Proteomic Identification of Heat Shock-Induced Danger Signals in a Melanoma Cell Lysate Used in Dendritic Cell-Based Cancer Immunotherapy

PMID: 29744371
Journal: Journal of immunology research (volume: 2018, issue: , J Immunol Res 2018;2018:3982942)
Published: 2018-03-18

González FE, Chernobrovkin A, Pereda C, García-Salum T, Tittarelli A, López MN, Salazar-Onfray F, Zubarev RA


Autologous dendritic cells (DCs) loaded with cancer cell-derived lysates have become a promising tool in cancer immunotherapy.
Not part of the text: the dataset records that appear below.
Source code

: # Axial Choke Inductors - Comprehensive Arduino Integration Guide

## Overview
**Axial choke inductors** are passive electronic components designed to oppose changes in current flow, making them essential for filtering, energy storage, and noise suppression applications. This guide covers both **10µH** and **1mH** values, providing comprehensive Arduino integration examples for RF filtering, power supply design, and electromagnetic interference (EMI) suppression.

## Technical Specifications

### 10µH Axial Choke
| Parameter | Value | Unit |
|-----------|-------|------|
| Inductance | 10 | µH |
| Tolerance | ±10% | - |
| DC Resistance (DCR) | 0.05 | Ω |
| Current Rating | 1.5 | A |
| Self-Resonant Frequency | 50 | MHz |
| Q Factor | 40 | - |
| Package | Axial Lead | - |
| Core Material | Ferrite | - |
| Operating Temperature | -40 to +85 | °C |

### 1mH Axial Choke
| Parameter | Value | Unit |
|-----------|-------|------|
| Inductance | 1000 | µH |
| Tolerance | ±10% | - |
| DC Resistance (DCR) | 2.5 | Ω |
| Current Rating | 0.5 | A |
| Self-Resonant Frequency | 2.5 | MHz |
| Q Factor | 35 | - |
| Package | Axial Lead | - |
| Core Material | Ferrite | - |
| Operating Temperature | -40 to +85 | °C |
During the last decade, we demonstrated that vaccination of advanced melanoma patients with autologous tumor antigen presenting cells (TAPCells) loaded with an allogeneic heat shock- (HS-) conditioned melanoma cell-derived lysate (called TRIMEL) is able to induce an antitumor immune response associated with a prolonged patient survival. TRIMEL provides not only a broad spectrum of potential melanoma-associated antigens but also danger signals that are crucial in the induction of a committed mature DC phenotype. However, potential changes induced by heat conditioning on the proteome of TRIMEL are still unknown. The identification of newly or differentially expressed proteins under defined stress conditions is relevant for understanding the lysate immunogenicity. Here, we characterized the proteomic profile of TRIMEL in response to HS treatment. A quantitative label-free proteome analysis of over 2800 proteins was performed, with 91 proteins that were found to be regulated by HS treatment: 18 proteins were overexpressed and 73 underexpressed. Additionally, 32 proteins were only identified in the HS-treated TRIMEL and 26 in non HS-conditioned samples. One protein from the overexpressed group and two proteins from the HS-exclusive group were previously described as potential damage-associated molecular patterns (DAMPs). Some of the HS-induced proteins, such as haptoglobin, could be also considered as DAMPs and candidates for further immunological analysis in the establishment of new putative danger signals with immunostimulatory functions.